Former state senator Mark Doumit, D-Wahkiakum, represented the 19th Legislative District after Snyder’s retirement in 2002.
“He was a fine man. He’s kind of one of a kind because he’s a great example of how people should treat each other, both in the political process and out of the political process,” Doumit said. “He was the kind of person who could meet with the president of United States or the CEO of a company and treat them with the same respect he would give a logger or a fisherman or someone who needed help. I admired him a great deal, he was certainly one of the people I looked up to in life. He set a great example.”
Snyder worked his way up in the Capitol, literally from the ground floor — he started work there as a part-time elevator operator in 1949. He moved up to become Secretary of the Senate in 1969, a partisan post he was given by the Democrats and remarkably kept through one Republican majority.
After the death of his friend, Sen. Arlie DeJarnatt of Longview in 1990, several Democrats asked Snyder to run for his seat. He agreed and won, serving 12 years in the Senate. He once resigned during a heated debate in which he felt the rules of chamber were being ignored.

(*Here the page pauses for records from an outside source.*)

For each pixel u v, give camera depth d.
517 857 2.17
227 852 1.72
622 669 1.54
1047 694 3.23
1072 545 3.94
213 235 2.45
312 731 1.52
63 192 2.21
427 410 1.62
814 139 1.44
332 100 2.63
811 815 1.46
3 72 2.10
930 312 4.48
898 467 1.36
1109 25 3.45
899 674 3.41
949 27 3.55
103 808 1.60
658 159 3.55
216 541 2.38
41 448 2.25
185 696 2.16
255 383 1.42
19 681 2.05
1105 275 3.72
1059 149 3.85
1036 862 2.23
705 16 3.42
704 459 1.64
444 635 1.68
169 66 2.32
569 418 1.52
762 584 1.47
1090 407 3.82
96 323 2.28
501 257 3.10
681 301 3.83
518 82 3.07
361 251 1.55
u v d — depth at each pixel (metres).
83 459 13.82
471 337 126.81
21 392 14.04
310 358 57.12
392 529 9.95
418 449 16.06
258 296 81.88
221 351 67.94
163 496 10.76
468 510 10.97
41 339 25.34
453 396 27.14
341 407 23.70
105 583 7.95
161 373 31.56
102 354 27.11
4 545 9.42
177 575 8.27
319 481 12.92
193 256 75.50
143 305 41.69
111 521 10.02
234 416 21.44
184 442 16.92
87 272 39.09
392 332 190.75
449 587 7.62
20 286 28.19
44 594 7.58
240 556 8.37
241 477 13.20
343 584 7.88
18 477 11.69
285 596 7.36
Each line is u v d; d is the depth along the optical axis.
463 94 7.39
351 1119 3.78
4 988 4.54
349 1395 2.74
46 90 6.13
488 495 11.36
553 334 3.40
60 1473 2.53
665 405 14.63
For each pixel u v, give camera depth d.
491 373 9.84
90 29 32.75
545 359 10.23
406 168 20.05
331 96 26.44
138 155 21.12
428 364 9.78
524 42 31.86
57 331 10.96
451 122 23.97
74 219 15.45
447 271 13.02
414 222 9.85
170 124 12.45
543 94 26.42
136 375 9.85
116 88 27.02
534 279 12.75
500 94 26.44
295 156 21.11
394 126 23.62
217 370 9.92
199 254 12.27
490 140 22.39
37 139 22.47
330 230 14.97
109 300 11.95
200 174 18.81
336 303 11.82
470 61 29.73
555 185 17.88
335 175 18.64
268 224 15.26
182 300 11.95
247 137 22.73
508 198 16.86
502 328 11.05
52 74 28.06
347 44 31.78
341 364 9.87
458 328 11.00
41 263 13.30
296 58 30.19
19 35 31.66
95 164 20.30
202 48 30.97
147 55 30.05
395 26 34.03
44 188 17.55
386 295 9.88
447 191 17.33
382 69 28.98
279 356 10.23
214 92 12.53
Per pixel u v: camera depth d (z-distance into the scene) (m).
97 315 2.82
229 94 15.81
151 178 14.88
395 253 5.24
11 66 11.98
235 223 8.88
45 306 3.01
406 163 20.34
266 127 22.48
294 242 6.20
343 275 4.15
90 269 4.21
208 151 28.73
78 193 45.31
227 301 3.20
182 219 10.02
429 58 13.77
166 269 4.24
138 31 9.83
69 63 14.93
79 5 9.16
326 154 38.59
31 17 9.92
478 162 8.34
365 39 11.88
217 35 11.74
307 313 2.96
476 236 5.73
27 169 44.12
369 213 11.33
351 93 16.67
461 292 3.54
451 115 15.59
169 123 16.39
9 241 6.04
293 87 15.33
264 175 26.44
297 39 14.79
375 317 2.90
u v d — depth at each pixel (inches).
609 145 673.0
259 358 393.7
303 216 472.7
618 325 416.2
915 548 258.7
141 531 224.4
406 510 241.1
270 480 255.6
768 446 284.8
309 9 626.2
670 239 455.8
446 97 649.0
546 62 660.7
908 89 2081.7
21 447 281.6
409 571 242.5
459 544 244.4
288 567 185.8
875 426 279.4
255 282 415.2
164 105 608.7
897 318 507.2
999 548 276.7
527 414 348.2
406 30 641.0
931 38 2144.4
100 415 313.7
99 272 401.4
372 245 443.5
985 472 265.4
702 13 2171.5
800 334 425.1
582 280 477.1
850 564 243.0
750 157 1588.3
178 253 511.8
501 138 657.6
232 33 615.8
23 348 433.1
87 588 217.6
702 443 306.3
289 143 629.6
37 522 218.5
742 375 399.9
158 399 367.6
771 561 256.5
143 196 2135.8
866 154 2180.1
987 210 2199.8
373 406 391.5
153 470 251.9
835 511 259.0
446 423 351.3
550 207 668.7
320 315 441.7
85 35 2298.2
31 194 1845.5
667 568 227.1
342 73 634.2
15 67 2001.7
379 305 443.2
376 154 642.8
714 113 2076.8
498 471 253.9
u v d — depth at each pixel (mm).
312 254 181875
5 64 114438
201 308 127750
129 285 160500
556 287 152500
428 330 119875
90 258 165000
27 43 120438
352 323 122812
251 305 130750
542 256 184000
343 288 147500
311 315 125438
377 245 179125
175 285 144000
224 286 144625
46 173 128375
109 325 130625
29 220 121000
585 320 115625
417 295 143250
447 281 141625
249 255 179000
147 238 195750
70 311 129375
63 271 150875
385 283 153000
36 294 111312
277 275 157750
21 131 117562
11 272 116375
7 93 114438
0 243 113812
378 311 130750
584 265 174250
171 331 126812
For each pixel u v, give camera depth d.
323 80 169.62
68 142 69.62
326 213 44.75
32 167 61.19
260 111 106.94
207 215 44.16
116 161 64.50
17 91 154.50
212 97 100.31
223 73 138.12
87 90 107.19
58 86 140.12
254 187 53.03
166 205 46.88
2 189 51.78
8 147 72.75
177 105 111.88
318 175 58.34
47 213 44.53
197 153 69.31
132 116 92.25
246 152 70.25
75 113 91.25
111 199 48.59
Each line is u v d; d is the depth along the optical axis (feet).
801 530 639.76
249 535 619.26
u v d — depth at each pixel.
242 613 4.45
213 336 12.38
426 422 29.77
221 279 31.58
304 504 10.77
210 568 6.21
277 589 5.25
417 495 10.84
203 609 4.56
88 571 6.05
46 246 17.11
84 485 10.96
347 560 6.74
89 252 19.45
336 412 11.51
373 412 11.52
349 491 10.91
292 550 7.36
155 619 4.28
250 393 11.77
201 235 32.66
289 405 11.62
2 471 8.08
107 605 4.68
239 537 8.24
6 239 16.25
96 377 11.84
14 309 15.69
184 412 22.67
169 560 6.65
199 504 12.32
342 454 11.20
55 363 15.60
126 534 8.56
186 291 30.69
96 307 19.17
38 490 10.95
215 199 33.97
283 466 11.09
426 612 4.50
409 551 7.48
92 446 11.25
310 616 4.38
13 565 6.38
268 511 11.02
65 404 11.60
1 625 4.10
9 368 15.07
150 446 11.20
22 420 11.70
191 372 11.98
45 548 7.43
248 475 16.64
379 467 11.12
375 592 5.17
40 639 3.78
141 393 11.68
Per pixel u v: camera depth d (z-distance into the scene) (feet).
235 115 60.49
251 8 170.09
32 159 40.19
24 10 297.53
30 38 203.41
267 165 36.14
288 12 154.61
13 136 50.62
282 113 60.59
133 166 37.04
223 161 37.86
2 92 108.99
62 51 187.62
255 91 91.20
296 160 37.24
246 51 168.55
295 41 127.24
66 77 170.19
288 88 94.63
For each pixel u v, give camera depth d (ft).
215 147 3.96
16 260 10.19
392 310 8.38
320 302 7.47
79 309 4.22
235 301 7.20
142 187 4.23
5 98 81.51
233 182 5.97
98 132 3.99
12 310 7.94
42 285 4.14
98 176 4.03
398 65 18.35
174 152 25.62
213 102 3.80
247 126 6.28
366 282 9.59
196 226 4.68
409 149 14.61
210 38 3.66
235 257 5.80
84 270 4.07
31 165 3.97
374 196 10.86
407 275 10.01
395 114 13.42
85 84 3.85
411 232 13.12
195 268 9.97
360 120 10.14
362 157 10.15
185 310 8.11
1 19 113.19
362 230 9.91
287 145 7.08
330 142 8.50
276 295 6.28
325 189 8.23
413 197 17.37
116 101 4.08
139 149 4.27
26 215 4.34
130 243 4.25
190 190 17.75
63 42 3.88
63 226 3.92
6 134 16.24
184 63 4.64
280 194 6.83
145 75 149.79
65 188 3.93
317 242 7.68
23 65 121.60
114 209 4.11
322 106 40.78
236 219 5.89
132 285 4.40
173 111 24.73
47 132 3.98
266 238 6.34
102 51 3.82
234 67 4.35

He and his wife Bette have owned Sid’s Market on the Long Beach for more than 50 years.
He was known for his dedication to his constituents and for reaching across the aisle to get things done.
“Sid was a master at the art of negotiation. He negotiated across the aisle all the time, and had a great deal of respect for the institution itself,” Doumit said. “His example is the kind of example we need across the country. There aren’t enough people in the process anymore that really know how to work the art of negotiation. … We’ve got a lot of serious problems to deal with, and no one party has all the answers.”
State Sen. Brian Hatfield, D-Raymond, now holds the 19th District Legislative District senate seat and has known Snyder since he was a little boy.
”It’s tough to say anything that already hasn’t been said or written about Sid,” Hatfield said. “Just turn on the TV, during this crazy, homestretch of the campaign season, and it becomes obvious how much we need people like Sid. Keep Bette and the rest of the family in your thoughts and prayers. Sine die my good friend.”
Gov. Chris Gregoire issued a statement this morning on Snyder’s passing.
“Washington state government has lost one of its giants. Sid was unique and irreplaceable. Over the course of five decades, literally rising from his start as an elevator operator in the state Capitol, Sid set the standard for public service. He was humble, dedicated, a doer, world-class story teller and, above all, a family man. Sid was legendary for getting things done and for his never-failing courtesy and civility. He represented his district and the people of our state with principle, dignity and modesty. They just don’t come any finer than Sid Snyder.”
U.S. Sen. Patty Murray called Snyder an “amazing leader with a heart of gold.”
“He was kind and gracious, and because he had the respect of everyone that knew him, he was able to bring people together to solve problems for the people of our state,” Murray said. “He will be missed by the countless people who had the privilege of working with him and of calling him a friend. My thoughts and prayers are with Bette and his family right now.”
Former Daily World writer Jeff Burlingame is in the midst of writing a book about Snyder’s life.